Recorded data:
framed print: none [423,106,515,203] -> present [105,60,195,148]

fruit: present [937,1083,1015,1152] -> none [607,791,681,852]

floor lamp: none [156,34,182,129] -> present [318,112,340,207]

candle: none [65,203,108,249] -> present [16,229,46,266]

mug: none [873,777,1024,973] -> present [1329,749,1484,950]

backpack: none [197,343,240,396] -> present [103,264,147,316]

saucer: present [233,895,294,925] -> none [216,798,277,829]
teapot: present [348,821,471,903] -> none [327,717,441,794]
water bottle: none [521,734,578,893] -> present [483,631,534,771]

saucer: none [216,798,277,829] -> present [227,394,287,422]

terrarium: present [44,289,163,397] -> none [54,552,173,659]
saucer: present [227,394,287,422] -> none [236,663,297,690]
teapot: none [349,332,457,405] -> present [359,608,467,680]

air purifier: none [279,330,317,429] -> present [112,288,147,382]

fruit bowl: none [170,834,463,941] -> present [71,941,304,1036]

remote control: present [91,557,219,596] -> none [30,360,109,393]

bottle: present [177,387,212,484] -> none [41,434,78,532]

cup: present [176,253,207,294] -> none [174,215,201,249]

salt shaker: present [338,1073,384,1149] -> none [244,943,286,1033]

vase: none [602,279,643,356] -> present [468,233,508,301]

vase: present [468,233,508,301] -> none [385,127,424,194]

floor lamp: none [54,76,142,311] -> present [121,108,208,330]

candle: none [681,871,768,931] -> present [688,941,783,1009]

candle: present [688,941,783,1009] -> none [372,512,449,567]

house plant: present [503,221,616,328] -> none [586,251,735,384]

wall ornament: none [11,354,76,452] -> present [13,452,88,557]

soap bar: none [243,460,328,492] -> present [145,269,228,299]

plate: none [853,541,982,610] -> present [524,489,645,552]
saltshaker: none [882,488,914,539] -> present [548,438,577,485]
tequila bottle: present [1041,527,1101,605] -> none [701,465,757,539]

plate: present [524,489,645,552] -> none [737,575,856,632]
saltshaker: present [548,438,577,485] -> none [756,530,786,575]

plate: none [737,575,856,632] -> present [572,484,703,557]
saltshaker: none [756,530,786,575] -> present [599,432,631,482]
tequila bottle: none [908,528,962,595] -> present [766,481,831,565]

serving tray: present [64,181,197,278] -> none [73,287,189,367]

_PROBLEM TO SOLVE:_
Look through the records and count each line that holds "teapot". Write only the total.

_FINAL ANSWER:_
2